Records from a data source:
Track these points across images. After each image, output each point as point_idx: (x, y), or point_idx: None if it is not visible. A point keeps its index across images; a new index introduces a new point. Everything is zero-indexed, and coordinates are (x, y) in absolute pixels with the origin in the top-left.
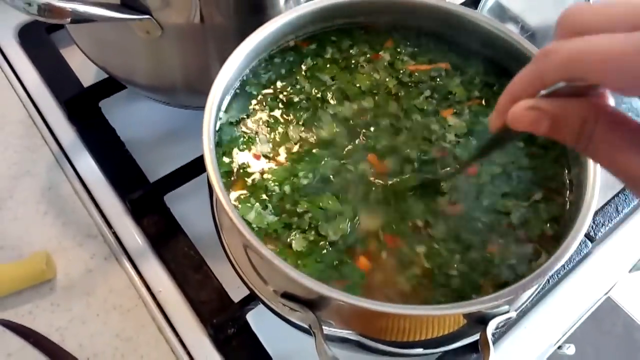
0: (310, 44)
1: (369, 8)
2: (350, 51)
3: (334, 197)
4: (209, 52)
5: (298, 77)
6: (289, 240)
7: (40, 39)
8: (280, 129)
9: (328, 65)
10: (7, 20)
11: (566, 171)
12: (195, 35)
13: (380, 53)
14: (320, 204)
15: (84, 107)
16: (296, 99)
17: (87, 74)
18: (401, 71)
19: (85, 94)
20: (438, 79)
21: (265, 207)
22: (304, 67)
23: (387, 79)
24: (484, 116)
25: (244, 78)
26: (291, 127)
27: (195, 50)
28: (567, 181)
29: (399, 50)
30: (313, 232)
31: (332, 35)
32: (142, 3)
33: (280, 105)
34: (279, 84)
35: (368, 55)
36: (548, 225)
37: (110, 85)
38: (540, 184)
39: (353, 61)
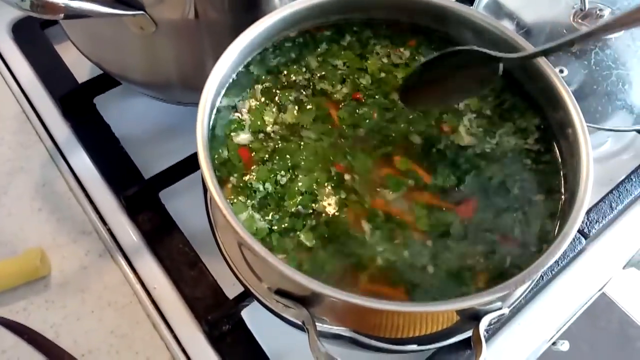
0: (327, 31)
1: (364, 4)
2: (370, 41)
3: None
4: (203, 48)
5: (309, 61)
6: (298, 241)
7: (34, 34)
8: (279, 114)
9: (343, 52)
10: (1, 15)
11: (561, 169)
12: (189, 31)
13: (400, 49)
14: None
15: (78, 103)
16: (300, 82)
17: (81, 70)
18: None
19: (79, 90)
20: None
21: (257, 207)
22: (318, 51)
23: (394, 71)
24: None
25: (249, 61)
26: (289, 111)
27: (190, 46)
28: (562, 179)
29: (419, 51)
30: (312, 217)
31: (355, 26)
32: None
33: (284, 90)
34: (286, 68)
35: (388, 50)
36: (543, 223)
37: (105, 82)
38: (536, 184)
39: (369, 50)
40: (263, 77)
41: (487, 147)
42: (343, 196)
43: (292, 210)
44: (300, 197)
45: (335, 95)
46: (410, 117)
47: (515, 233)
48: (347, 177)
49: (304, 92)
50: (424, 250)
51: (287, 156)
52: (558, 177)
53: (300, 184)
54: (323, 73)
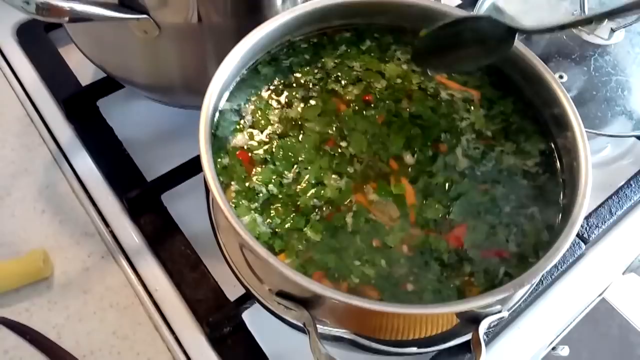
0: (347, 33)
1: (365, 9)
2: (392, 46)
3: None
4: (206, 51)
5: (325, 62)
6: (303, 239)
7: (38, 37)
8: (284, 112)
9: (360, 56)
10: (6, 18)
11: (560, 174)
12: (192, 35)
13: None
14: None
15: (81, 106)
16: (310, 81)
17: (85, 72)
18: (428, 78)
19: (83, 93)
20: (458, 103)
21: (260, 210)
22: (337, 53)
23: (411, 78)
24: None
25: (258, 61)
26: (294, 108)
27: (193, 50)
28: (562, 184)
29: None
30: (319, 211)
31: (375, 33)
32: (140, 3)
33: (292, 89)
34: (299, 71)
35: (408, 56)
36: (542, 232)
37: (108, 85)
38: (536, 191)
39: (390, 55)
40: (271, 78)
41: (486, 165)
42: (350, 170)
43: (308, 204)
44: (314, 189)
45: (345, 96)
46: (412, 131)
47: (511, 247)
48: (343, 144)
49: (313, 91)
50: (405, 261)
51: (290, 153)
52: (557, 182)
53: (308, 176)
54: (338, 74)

WHAT YOU SHOULD DO: Word for word, write out the lines from the top of the records above down to the line holding "16: (296, 99)", inclusive, but not the pictures.

WRITTEN RESPONSE:
Track these points across images. After each image, output each point as point_idx: (x, y), or point_idx: None if it is not visible. A point keeps its index across images; a new index introduces a new point. Everything is zero-indexed, and coordinates are (x, y) in absolute pixels with the origin in the top-left.
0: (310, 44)
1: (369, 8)
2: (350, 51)
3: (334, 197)
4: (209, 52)
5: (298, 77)
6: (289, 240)
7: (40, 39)
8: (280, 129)
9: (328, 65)
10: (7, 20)
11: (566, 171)
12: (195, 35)
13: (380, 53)
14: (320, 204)
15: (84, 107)
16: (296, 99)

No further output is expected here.